▶ Task description: Find and return every line of the data that contains the word "index".

-- Data records follows --

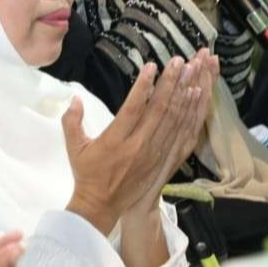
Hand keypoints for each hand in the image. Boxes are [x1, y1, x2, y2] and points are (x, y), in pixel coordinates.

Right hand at [61, 53, 210, 235]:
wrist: (103, 205)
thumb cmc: (87, 174)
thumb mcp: (74, 147)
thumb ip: (72, 121)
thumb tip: (75, 99)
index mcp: (115, 140)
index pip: (133, 108)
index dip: (143, 87)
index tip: (152, 67)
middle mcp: (139, 145)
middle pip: (159, 110)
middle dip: (171, 83)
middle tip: (179, 61)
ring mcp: (155, 154)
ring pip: (174, 119)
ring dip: (184, 94)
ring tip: (192, 72)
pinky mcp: (164, 160)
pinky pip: (181, 134)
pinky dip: (190, 114)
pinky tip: (196, 97)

-- Data records concluded --

▶ Output for this task:
index mcp: (115, 140)
index pip: (133, 108)
index dip: (143, 87)
index tip: (152, 67)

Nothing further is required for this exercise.